++++ Task inputs ++++
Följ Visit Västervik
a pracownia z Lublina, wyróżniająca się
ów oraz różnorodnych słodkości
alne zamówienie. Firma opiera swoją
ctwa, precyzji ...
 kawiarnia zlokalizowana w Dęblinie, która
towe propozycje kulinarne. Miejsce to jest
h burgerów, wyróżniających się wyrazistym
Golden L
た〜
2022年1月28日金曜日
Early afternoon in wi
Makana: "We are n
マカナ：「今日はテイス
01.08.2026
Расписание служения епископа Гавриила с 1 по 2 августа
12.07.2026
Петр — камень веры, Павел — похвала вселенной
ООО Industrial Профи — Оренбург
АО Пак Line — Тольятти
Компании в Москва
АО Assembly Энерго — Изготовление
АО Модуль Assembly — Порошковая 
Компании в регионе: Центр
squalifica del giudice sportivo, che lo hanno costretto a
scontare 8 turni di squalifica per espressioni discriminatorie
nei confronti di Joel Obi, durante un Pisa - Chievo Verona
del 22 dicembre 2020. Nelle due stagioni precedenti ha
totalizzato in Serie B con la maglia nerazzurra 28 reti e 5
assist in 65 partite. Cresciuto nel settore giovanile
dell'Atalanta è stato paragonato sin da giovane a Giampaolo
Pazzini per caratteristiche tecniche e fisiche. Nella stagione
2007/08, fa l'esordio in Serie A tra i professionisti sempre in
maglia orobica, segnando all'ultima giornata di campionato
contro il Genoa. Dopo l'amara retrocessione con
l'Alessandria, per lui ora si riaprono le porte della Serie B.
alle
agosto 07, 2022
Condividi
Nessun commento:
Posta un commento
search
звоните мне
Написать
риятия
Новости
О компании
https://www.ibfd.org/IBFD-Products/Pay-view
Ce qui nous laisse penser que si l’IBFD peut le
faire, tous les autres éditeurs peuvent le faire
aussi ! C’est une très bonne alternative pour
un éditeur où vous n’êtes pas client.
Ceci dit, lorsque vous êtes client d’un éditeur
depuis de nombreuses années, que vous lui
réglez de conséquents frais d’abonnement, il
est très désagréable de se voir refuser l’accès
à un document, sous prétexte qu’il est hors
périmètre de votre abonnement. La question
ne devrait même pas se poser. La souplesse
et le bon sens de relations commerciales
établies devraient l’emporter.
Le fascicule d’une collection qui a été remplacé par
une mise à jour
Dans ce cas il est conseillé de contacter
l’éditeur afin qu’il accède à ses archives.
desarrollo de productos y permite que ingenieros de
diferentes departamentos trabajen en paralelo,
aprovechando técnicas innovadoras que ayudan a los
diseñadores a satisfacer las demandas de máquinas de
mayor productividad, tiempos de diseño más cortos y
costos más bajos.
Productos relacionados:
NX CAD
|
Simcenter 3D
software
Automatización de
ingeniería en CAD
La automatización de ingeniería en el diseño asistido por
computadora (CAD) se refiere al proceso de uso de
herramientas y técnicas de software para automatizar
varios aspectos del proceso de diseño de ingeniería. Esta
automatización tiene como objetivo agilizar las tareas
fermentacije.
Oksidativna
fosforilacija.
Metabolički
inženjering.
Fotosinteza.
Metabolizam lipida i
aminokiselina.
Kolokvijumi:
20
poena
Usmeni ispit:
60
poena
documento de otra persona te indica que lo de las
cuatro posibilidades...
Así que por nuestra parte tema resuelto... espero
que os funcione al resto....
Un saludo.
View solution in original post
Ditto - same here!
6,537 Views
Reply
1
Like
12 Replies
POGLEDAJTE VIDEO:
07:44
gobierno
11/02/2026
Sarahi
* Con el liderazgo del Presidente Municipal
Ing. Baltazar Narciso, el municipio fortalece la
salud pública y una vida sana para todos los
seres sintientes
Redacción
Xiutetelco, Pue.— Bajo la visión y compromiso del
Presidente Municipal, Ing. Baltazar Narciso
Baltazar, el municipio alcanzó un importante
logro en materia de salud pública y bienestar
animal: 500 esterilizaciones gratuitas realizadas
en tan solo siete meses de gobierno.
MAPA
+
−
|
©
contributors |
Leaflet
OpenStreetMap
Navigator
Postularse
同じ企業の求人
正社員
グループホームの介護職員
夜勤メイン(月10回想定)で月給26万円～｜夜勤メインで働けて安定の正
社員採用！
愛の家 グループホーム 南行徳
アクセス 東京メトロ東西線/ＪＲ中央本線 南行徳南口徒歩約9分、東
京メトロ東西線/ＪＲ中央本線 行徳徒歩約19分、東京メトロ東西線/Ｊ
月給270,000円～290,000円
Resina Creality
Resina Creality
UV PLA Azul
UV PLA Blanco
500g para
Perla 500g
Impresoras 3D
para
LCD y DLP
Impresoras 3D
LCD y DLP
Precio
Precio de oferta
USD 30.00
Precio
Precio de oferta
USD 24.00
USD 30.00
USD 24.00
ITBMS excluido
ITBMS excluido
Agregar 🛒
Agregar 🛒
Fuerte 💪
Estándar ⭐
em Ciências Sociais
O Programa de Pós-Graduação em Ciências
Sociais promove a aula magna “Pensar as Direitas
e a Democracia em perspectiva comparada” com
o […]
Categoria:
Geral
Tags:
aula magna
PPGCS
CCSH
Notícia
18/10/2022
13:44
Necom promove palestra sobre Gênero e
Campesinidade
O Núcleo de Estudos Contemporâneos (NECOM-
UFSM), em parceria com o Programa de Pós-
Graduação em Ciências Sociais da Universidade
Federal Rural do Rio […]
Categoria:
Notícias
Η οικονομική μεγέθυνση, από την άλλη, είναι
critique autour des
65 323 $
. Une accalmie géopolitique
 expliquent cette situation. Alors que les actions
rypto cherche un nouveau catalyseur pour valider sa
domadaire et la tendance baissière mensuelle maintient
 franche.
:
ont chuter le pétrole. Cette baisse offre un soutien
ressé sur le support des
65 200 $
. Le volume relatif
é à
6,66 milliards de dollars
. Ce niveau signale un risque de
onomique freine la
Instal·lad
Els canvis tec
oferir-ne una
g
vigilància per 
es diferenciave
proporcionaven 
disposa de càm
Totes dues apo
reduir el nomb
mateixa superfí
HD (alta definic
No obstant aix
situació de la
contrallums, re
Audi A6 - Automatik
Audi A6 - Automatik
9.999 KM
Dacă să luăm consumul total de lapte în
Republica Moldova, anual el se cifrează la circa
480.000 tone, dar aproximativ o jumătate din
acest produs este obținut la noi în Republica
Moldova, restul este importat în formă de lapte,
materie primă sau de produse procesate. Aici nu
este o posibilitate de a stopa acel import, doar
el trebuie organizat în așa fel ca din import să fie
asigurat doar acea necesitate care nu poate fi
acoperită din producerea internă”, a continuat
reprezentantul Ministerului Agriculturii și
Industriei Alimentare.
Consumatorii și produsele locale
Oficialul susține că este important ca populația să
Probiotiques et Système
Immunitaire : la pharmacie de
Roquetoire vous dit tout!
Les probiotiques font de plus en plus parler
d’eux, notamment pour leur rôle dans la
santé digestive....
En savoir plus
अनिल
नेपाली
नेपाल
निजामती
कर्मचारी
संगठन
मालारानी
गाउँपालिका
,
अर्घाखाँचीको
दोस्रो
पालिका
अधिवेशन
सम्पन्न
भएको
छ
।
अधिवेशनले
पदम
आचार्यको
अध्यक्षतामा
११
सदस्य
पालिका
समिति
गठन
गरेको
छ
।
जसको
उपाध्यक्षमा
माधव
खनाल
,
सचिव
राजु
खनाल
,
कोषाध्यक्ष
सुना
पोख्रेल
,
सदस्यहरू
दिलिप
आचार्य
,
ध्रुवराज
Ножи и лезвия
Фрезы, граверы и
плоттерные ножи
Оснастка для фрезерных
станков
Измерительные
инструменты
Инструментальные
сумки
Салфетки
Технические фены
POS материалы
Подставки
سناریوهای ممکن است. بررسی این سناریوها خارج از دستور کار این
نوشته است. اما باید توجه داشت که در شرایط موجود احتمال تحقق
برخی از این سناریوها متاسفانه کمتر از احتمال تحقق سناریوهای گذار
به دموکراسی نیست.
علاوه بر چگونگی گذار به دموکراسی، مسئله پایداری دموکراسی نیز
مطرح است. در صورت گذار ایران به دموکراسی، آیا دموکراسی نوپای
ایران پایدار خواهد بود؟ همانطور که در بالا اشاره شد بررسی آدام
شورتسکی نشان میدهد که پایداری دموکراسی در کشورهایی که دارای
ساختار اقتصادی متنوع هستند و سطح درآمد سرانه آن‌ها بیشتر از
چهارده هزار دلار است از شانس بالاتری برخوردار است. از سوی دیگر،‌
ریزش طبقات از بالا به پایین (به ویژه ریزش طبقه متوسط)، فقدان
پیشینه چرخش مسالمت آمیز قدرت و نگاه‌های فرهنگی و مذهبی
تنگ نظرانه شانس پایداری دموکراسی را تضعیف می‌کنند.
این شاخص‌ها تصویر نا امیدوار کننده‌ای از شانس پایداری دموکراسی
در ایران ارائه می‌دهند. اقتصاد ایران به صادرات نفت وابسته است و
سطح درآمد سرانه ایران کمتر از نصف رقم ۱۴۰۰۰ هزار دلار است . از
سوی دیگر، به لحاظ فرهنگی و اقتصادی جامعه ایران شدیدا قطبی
++++
| To-do item |
Collect every row above that contains the word "diseño", and copy each one in full. The match is case-sensitive.

| Written response |
mayor productividad, tiempos de diseño más cortos y
La automatización de ingeniería en el diseño asistido por
varios aspectos del proceso de diseño de ingeniería. Esta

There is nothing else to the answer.